Segment Start: Recorded data
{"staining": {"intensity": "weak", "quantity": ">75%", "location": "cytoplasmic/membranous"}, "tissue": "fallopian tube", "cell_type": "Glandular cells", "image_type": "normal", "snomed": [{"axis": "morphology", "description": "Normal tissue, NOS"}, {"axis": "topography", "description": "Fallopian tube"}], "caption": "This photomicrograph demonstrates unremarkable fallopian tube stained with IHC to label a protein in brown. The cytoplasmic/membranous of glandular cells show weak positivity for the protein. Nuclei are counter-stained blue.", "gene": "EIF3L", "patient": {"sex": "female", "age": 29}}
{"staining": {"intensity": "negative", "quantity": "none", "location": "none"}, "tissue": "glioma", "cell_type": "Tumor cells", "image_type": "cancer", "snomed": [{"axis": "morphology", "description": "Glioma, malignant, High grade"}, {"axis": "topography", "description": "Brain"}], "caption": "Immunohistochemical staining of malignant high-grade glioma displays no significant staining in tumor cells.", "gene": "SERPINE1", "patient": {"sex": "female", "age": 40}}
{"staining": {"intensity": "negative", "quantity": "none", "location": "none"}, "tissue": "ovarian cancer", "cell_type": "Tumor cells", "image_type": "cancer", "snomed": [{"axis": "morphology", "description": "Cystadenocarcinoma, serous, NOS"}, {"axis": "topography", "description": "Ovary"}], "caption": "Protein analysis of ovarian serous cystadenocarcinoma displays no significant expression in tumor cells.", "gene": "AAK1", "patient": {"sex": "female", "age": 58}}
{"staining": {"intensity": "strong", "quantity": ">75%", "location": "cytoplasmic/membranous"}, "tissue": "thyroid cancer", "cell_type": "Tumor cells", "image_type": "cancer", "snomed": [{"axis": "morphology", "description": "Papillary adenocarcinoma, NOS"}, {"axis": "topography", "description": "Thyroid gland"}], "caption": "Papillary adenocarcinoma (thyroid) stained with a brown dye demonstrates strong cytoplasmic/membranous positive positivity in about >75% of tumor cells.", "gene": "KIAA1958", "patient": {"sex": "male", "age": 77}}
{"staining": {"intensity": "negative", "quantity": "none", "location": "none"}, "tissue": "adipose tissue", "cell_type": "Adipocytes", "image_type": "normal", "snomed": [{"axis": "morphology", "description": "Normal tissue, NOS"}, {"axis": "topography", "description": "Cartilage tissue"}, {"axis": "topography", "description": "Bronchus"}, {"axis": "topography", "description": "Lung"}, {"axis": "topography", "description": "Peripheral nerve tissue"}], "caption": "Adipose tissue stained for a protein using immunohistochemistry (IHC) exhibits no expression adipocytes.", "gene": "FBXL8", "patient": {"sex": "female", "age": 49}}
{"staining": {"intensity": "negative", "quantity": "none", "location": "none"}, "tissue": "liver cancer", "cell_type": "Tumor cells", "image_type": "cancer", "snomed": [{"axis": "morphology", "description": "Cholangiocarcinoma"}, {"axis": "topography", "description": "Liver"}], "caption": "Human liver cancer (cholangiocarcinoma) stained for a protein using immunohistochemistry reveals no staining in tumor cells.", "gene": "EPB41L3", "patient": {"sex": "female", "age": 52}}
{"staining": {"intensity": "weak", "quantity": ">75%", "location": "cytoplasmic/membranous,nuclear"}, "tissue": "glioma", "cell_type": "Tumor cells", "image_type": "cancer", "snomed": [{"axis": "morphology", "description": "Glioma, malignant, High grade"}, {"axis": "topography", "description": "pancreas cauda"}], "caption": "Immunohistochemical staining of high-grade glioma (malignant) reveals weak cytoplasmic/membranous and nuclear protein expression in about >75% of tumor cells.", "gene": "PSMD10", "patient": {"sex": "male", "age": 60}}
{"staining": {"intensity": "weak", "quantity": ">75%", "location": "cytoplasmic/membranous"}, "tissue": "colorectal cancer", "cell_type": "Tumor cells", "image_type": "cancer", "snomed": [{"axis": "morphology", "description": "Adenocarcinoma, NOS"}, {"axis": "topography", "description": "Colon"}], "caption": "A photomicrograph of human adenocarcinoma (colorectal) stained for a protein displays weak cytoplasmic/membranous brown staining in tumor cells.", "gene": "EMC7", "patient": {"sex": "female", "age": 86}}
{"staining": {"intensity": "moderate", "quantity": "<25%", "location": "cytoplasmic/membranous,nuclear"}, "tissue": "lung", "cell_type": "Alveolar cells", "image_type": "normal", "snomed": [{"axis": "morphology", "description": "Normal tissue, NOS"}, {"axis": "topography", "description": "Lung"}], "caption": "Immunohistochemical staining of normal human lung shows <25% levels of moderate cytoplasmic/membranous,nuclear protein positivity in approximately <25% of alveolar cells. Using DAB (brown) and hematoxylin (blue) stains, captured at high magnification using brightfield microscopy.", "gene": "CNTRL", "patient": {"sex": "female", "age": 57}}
Segment End: Recorded data
## Task requirements
Among the lines of the records, copy out each one that contains the word "with".

## Exercise result
{"staining": {"intensity": "weak", "quantity": ">75%", "location": "cytoplasmic/membranous"}, "tissue": "fallopian tube", "cell_type": "Glandular cells", "image_type": "normal", "snomed": [{"axis": "morphology", "description": "Normal tissue, NOS"}, {"axis": "topography", "description": "Fallopian tube"}], "caption": "This photomicrograph demonstrates unremarkable fallopian tube stained with IHC to label a protein in brown. The cytoplasmic/membranous of glandular cells show weak positivity for the protein. Nuclei are counter-stained blue.", "gene": "EIF3L", "patient": {"sex": "female", "age": 29}}
{"staining": {"intensity": "strong", "quantity": ">75%", "location": "cytoplasmic/membranous"}, "tissue": "thyroid cancer", "cell_type": "Tumor cells", "image_type": "cancer", "snomed": [{"axis": "morphology", "description": "Papillary adenocarcinoma, NOS"}, {"axis": "topography", "description": "Thyroid gland"}], "caption": "Papillary adenocarcinoma (thyroid) stained with a brown dye demonstrates strong cytoplasmic/membranous positive positivity in about >75% of tumor cells.", "gene": "KIAA1958", "patient": {"sex": "male", "age": 77}}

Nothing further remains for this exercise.